I had huge role models like LisaNova and Natalie Tran when I first started making YouTube videos that were some of the Founding Mothers of the space. Just like the men, I feel like YouTube is kind of—in the grand scheme of entertainment—a way more diverse platform from the start than a lot of other areas of entertainment. That’s wonderful, and I think why it’s so amazing and so necessary. The community is for everyone.

And looking at Electra Woman & Dyna Girl, that could’ve easily just made fun of superhero tropes, but it also showcases female friendship, which isn’t often shown in film—let alone superhero movies.

We value and respect each other as human beings in the real world, so we thought it would be a disservice not to use that in this based-on-real-world, fictitious film that we were making. I think for us and in a lot of our female friendships, we don’t treat each other like bitches, and so we wanted to show that actually happens. Women don’t always hate each other… Maybe that’s news to a lot of people, unfortunately, but it’s something that we care about and we value. It’s the way we respect each other, and we really wanted this to show off a story about friendship.

I think the really amazing thing about Electra Woman & Dyna Girl is that there is something for everyone. There’s a lot of very stereotypical superhero tropes that we make fun of and give a wink and a nod to throughout the series, there’s action-packed fighting sequences, and then there’s very human, toned-down, interpersonal conversations that are very Gilmore Girls-esque. There is something for everyone in the series, and the two leads aren’t bitches and don’t hate each other, which I think is way more enjoyable to watch.

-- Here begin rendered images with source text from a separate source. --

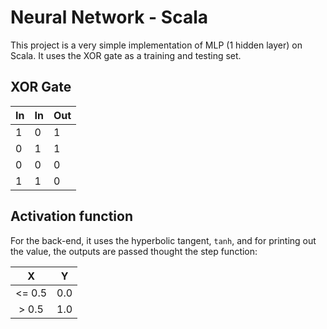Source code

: # Neural Network - Scala
This project is a very simple implementation of MLP (1 hidden layer) on Scala. It uses the XOR gate as a training and testing set.

## XOR Gate
| In | In | Out |
|---|---|---|
| 1 | 0 | 1 |
| 0 | 1 | 1 |
| 0 | 0 | 0 |
| 1 | 1 | 0 |

## Activation function
For the back-end, it uses the hyperbolic tangent, `tanh`, and for printing out the value, the outputs are passed thought the step function:

| X | Y |
| :---: | :---: |
| <= 0.5 | 0.0 |
| > 0.5 | 1.0 |
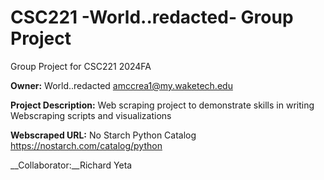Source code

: # CSC221 -World..redacted- Group Project
Group Project for CSC221 2024FA

__Owner:__ World..redacted <amccrea1@my.waketech.edu>

__Project Description:__ Web scraping project to demonstrate skills in writing Webscraping scripts and visualizations

__Webscraped URL:__ No Starch Python Catalog https://nostarch.com/catalog/python

__Collaborator:__Richard Yeta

Are there any further plans for another season of HeyUSA?

There isn’t, but I love HeyUSA so, so much, and I know Mamrie does too. There’s been some talks of trying to make something happen—and fingers crossed that something happens in the future. And speaking about female friendships, that was such a fun series to make. We had to pinch ourselves every day that we got the opportunity to make it because we love traveling and especially with each other.